(Your objective) Could you rewrite the paragraph in the intelligent systems text that begins "In addition to being distributed" as a short bulleted list that keeps its main facts?

(Selected text)

# # # # #

While large corporate knowledge-based systems remain important, small embedded intelligent systems have also started to appear in the home and workplace. Examples include washing machines that incorporate knowledge-based control and wizards for personal computer management. By being embedded in their environment, such systems are less reliant on human data input than traditional expert systems, and often make decisions entirely based on sensor data.

IfAI is to become more widely situated into everyday environments, it needs to become smaller, cheaper, and more reliable. The next key stage in the development of AI is likely to be a move towards embedded AI, i.e. intelligent systems that are embedded in machines, devices, and appliances. The work of Choy (2003) is significant in this respect, as it demonstrates that the DARBS blackboard system can be ported to a compact platform of parallel low-cost processors.

In addition to being distributed in their applications, intelligent systems are also becoming distributed in their method of implementation. Complex problems can be divided into subtasks that can be allocated to specialized collaborative agents, bringing together the best features of knowledge-based and computation intelligence approaches (Li, 2003). As the collaborating agents need not necessarily reside on the same computer, an intelligent system can be both distributed and hybridized (Choy, 2004). Paradoxically, there is also a sense in which intelligent systems are becoming more integrated, as software agents share access to a single definitive copy of data or knowledge, accessible via the web.

CONCLUSION

As with any technique, knowledge-based systems are not suitable for all types of problems. Each problem calls for the most appropriate tool, but knowledge-based systems can be used for many problems that would be impracticable by other means. They have been particularly successful in narrow specialist domains. Building an intelligent system that can make sensible decisions about unfamiliar situations in everyday, non-specialist domains remains a severe challenge.

This development will require progress in simulating behaviors that humans take for granted – specifically perception, recognition, language, common sense, and adaptability. To build an intelligent system that spans the breadth of human capabilities is likely to require a hybrid approach using a combination of artificial intelligence techniques.

KEY TERMS

Backward Chaining: Rules are applied through depth-first search of the rule base to establish a goal. If a line of reasoning fails, the inference engine must backtrack and search a new branch of the search tree. This process is repeated until the goal is established or all branches have been explored.

Case-Based Reasoning: Solving new problems by adapting solutions that were previously used to solve old problem.

Closed-World Assumption: The assumption that all knowledge about a domain is contained in the knowledge base. Anything that is not true according to the knowledge base is assumed to be false.

# # # # #

(Extracted information)
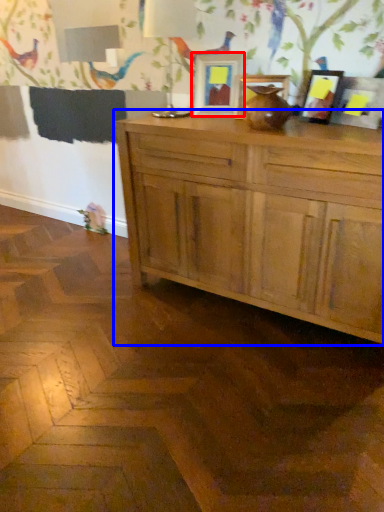
Question: Which object is closer to the camera taking this photo, picture frame (highlighted by a red box) or cabinetry (highlighted by a blue box)?

Choices:
 (A) picture frame
 (B) cabinetry

Answer: (B)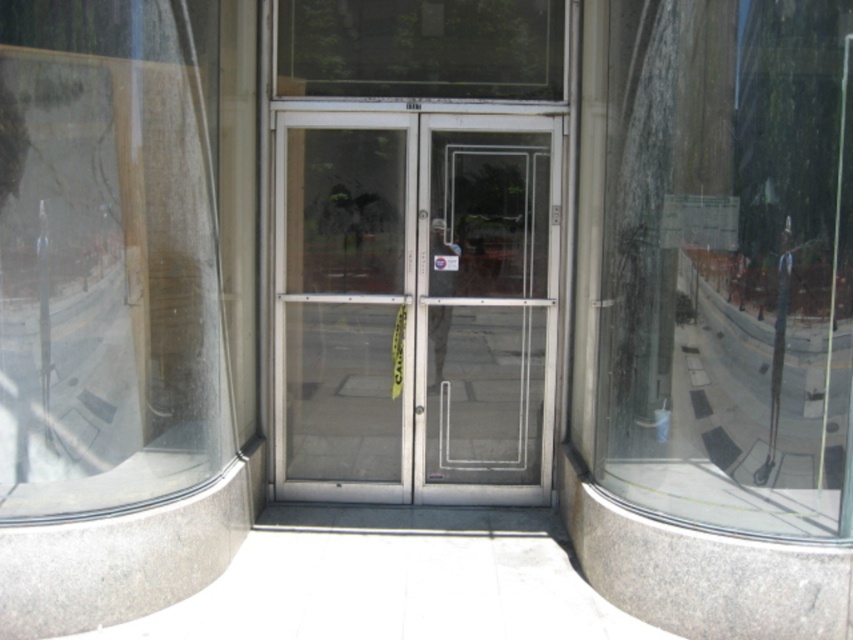
Question: Which object is farther from the camera taking this photo?

Choices:
 (A) transparent glass door at center
 (B) transparent glass window at center
 (C) transparent glass window at left

Answer: (A)

Question: Which is nearer to the clear glass door at center?

Choices:
 (A) transparent glass window at center
 (B) transparent glass window at left

Answer: (B)

Question: Is transparent glass window at left behind clear glass door at center?

Choices:
 (A) no
 (B) yes

Answer: (A)

Question: Which point appears closest to the camera in this image?

Choices:
 (A) (753, 433)
 (B) (279, 150)

Answer: (A)

Question: In this image, where is transparent glass window at center located relative to clear glass door at center?

Choices:
 (A) below
 (B) above

Answer: (B)

Question: Is transparent glass window at left to the right of transparent glass door at center from the viewer's perspective?

Choices:
 (A) yes
 (B) no

Answer: (B)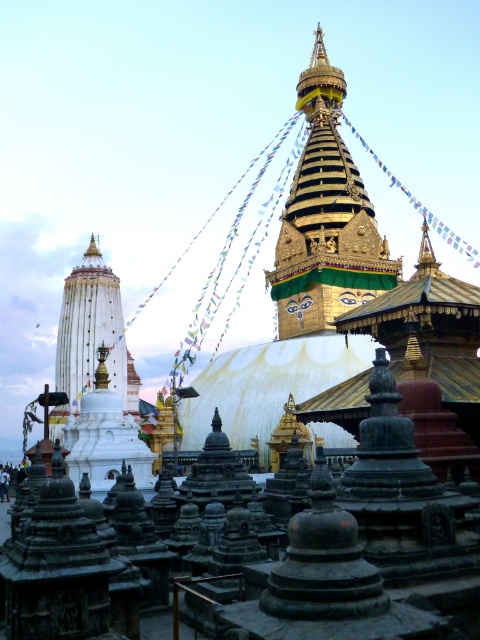
Does gold/gilded stupa at center have a greater width compared to white marble stupa at left?

Yes, gold/gilded stupa at center is wider than white marble stupa at left.

Which is above, gold/gilded stupa at center or white marble stupa at left?

Positioned higher is gold/gilded stupa at center.

Where is `gold/gilded stupa at center`? gold/gilded stupa at center is located at coordinates (325, 218).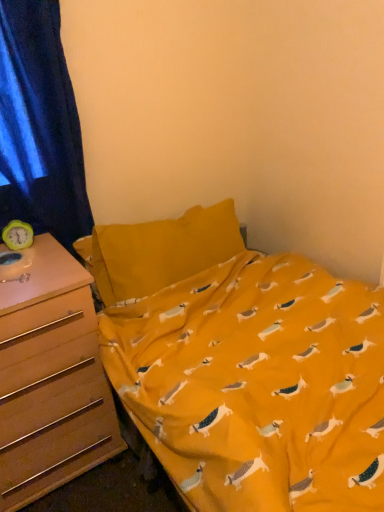
Question: From their relative heights in the image, would you say blue velvet curtain at left is taller or shorter than wooden drawer at left?

Choices:
 (A) tall
 (B) short

Answer: (A)

Question: From a real-world perspective, is blue velvet curtain at left positioned above or below wooden drawer at left?

Choices:
 (A) below
 (B) above

Answer: (B)

Question: Is point (14, 161) closer or farther from the camera than point (66, 368)?

Choices:
 (A) closer
 (B) farther

Answer: (B)

Question: Considering the positions of wooden drawer at left and blue velvet curtain at left in the image, is wooden drawer at left wider or thinner than blue velvet curtain at left?

Choices:
 (A) thin
 (B) wide

Answer: (B)

Question: Relative to blue velvet curtain at left, is wooden drawer at left in front or behind?

Choices:
 (A) behind
 (B) front

Answer: (B)

Question: From a real-world perspective, is wooden drawer at left above or below blue velvet curtain at left?

Choices:
 (A) above
 (B) below

Answer: (B)

Question: Is wooden drawer at left situated inside blue velvet curtain at left or outside?

Choices:
 (A) outside
 (B) inside

Answer: (A)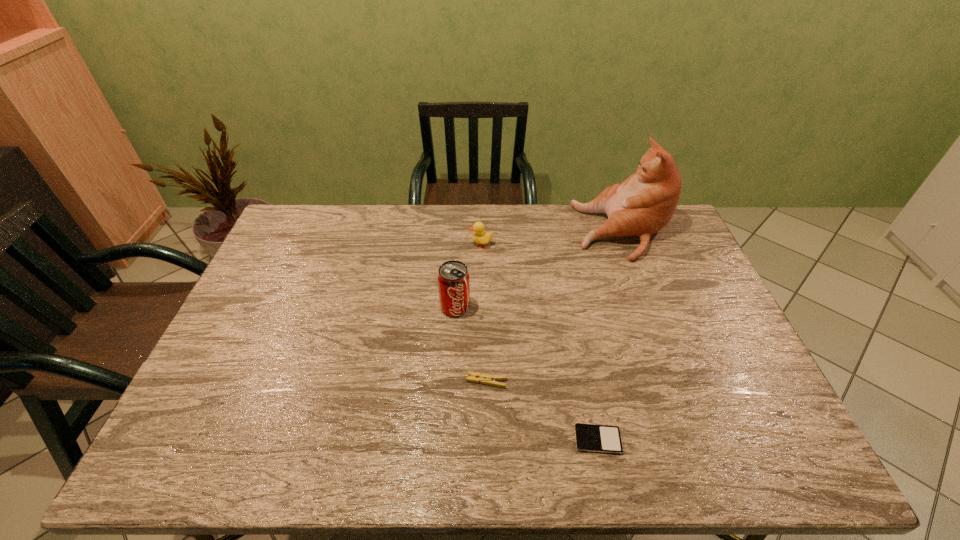
What are the coordinates of `object positioned at the near edge` in the screenshot? It's located at (589, 437).

Locate an element on the screen. This screenshot has width=960, height=540. object that is positioned at the right edge is located at coordinates (643, 204).

The image size is (960, 540). In order to click on object positioned at the far right corner in this screenshot , I will do `click(643, 204)`.

In the image, there is a desktop. At what (x,y) coordinates should I click in order to perform the action: click on free region at the far edge. Please return your answer as a coordinate pair (x, y). The image size is (960, 540). Looking at the image, I should click on (559, 209).

Identify the location of blank area at the left edge. (238, 318).

Find the location of a particular element. This screenshot has width=960, height=540. vacant space at the right edge of the desktop is located at coordinates (711, 325).

I want to click on vacant region at the far left corner of the desktop, so click(x=309, y=226).

Where is `vacant point located between the second tallest object and the cat`? The image size is (960, 540). vacant point located between the second tallest object and the cat is located at coordinates (539, 269).

At what (x,y) coordinates should I click in order to perform the action: click on vacant space that is in between the rightmost object and the second shortest object. Please return your answer as a coordinate pair (x, y). The height and width of the screenshot is (540, 960). Looking at the image, I should click on pyautogui.click(x=555, y=306).

Find the location of a particular element. The image size is (960, 540). vacant space in between the second nearest object and the rightmost object is located at coordinates (555, 306).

# # # # #

(Response to the exercise)
- Intelligent systems are becoming distributed in their method of implementation, not only in their applications.
- Complex problems can be divided into subtasks allocated to specialized collaborative agents, combining the best features of knowledge-based and computation intelligence approaches (Li, 2003).
- Because collaborating agents need not reside on the same computer, a system can be both distributed and hybridized (Choy, 2004).
- Paradoxically, intelligent systems are also becoming more integrated, as software agents share access to a single definitive copy of data or knowledge, accessible via the web.